Économie souterraine et crise du marché technologique
Parallèlement à cette coupure prolongée, une économie souterraine corrompue a émergé, ciblant directement les moyens de subsistance et les finances de la population. Les outils permettant de contourner les restrictions — autrefois peu coûteux — se vendent désormais, sous forme de forfaits, entre 100 et 120 millions de rials (soit environ 53 à 63 dollars). Selon certains rapports, certains citoyens dépenseraient jusqu’à 600 millions de rials par mois pour acquérir ces outils.
L’absence de contrôle sur ce marché a ouvert la voie à une exploitation accrue des utilisateurs. La situation du marché du matériel informatique et de la téléphonie mobile a atteint des niveaux catastrophiques, les rapports de terrain décrivant la situation comme un véritable pillage. Le système de distribution actuel a ouvert la voie à tous les abus de la part d’intermédiaires ayant accès à des réseaux non restreints.
Le régime iranien prétend apporter son soutien aux entreprises, alors même qu’il a totalement ignoré un principe économique fondamental.
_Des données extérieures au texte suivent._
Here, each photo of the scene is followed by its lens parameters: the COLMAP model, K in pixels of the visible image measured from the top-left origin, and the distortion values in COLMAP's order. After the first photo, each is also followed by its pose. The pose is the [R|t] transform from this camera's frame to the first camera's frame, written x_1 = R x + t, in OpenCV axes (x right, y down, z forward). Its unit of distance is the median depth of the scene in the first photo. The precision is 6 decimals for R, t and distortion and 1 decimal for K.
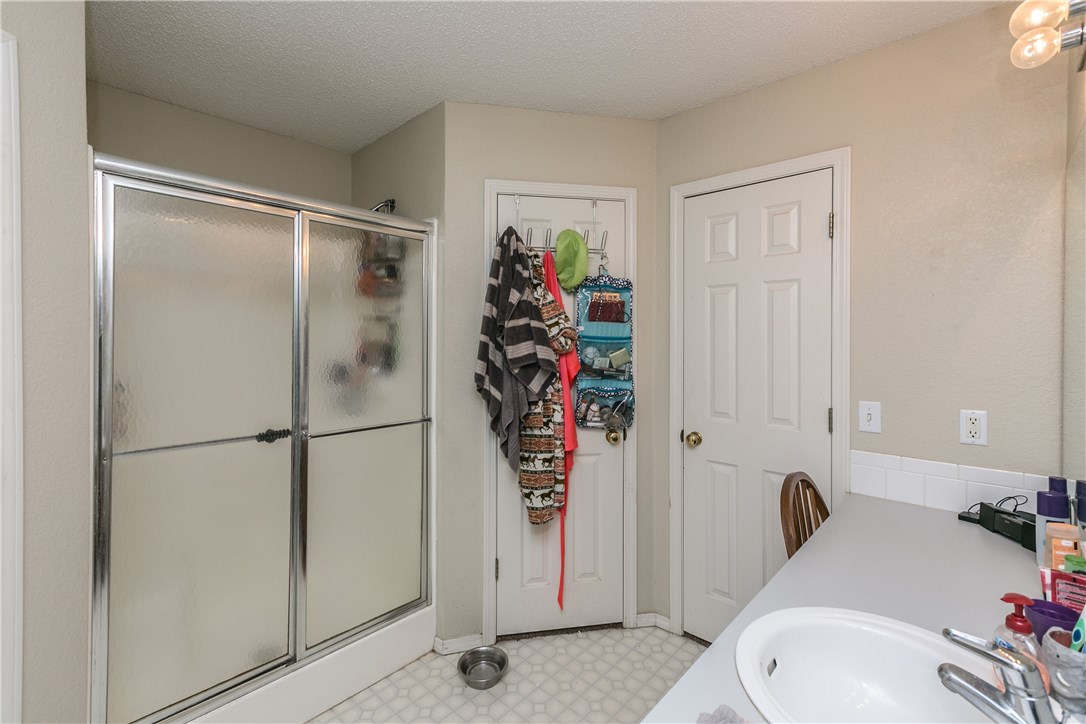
lens RADIAL K [[498.2, 0, 545.8], [0, 498.2, 341.0], [0, 0, 1]] dist [0.014133, 0.000113]
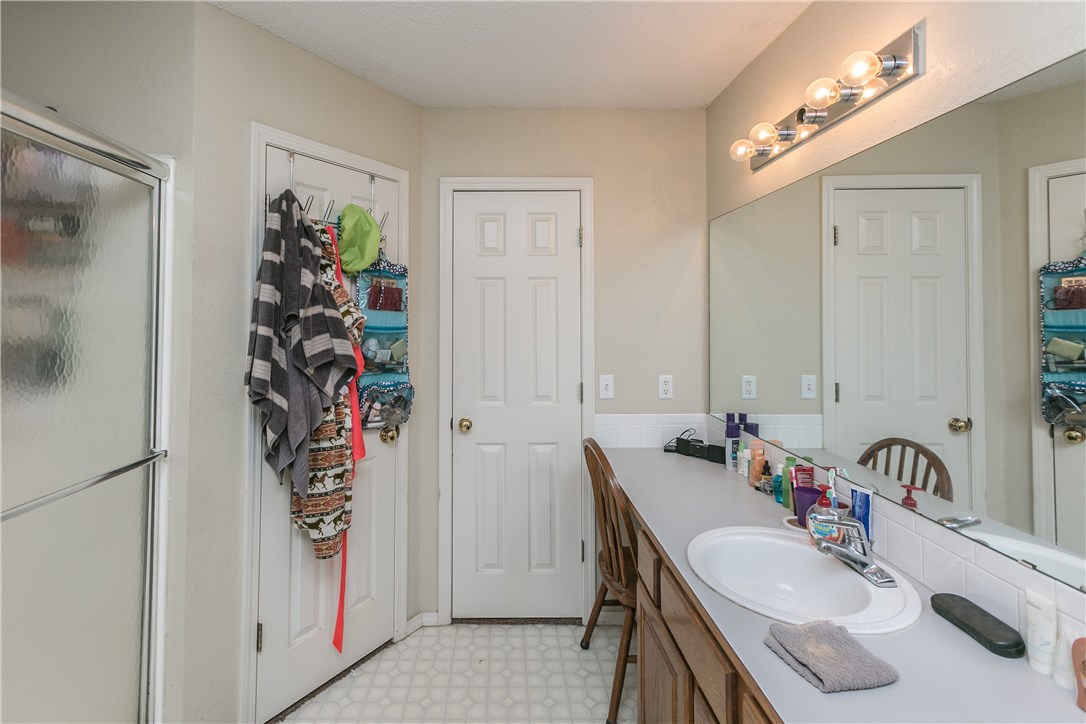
lens RADIAL K [[492.2, 0, 544.7], [0, 492.2, 310.6], [0, 0, 1]] dist [0.015360, 0.000138]
pose [[0.728118, 0.012248, 0.685342, -0.315705], [0.006470, 0.999673, -0.024740, -0.015070], [-0.685421, 0.022448, 0.727801, 0.153059]]
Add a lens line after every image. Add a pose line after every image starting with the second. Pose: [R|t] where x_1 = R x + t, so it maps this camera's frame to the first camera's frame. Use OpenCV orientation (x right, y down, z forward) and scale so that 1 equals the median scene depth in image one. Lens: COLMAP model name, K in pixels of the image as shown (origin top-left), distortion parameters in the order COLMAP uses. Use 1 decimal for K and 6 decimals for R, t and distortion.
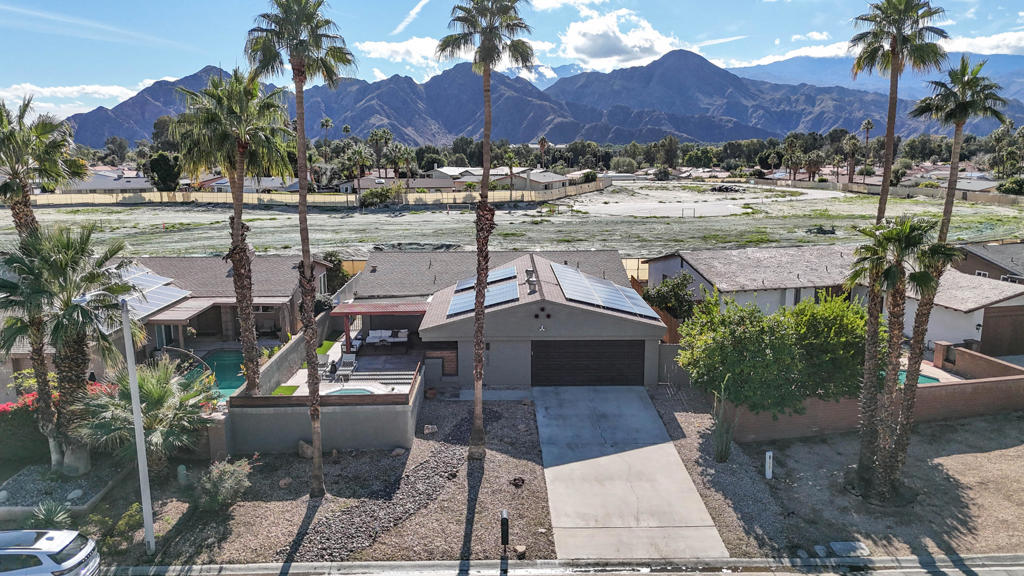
lens RADIAL K [[756.6, 0, 515.5], [0, 756.6, 286.8], [0, 0, 1]] dist [0.073162, -0.069907]
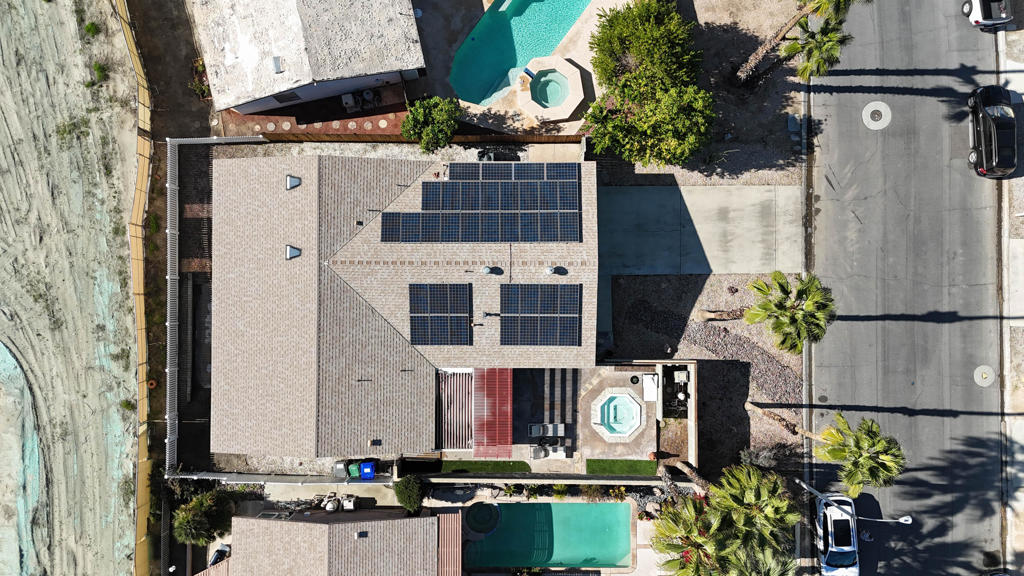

Même si le vendeur a accès au réseau, aucune transaction en ligne ne peut avoir lieu tant que le client reste piégé derrière des barrières de filtrage. Selon les statistiques officielles, environ 2 000 entreprises du secteur numérique ne pourront survivre dans ces conditions que pour une période d’un à deux mois supplémentaires. La chute brutale des ventes sur les plateformes — comprise entre 40 % et 70 % — a provoqué des ondes de choc silencieuses au sein de l’économie numérique du pays, déjà fragile, avec des conséquences potentiellement irréversibles.
Déni institutionnel de responsabilité et avenir incertain de l’Internet
Reza Olfat Nasab, président de l’Union des entreprises virtuelles, a déclaré le 3 mai qu’aucune autorité spécifique n’était responsable de l’Internet en Iran. Il a souligné qu’il demeurait flou de savoir avec quelle institution les acteurs économiques devaient négocier pour résoudre leurs problèmes. Selon lui, de nombreuses entreprises ont subi une baisse de leurs ventes de l’ordre de 40 % à 50 %, tandis que certaines ont complètement cessé leurs activités. Les réductions d’effectifs, atteignant jusqu’à 60 % au sein de ces entreprises, témoignent de l’ampleur de la crise du chômage parmi les secteurs qualifiés de la société. Le mécontentement face aux politiques discriminatoires a atteint son paroxysme chez l’ensemble des acteurs de ce domaine.
Ehsan Chitsaz, vice-ministre des Communications du régime iranien, a annoncé le 2 mai que les décisions concernant ce réseau étaient prises en dehors du ministère. Parallèlement, Mohammad Hafez Hokmi, conseiller auprès du ministre, a fait état de violations généralisées dans la mise en œuvre du programme dit d’« accès spécial ». Il estime que des actes de mauvaise gestion et des irrégularités ont entaché ce processus, conduisant à la création d’un marché noir pour la revente de quotas d’accès. Ces déclarations interviennent après la révélation que des accès Internet destinés aux organisations avaient été vendus illégalement à des particuliers.
Le ministère des Communications affirme n’avoir ni conçu ces restrictions ni autorisé les programmes d’accès sélectif. Selon les responsables, les autorisations initiales avaient été délivrées uniquement dans le but de maintenir la stabilité des services des entreprises en période de crise et de prévenir toute interruption. Toutefois, des rapports émanant de sites spécialisés dans les technologies indiquent que ce dispositif s’est transformé en un marché noir pour la revente de quotas d’accès Internet destinés aux organisations.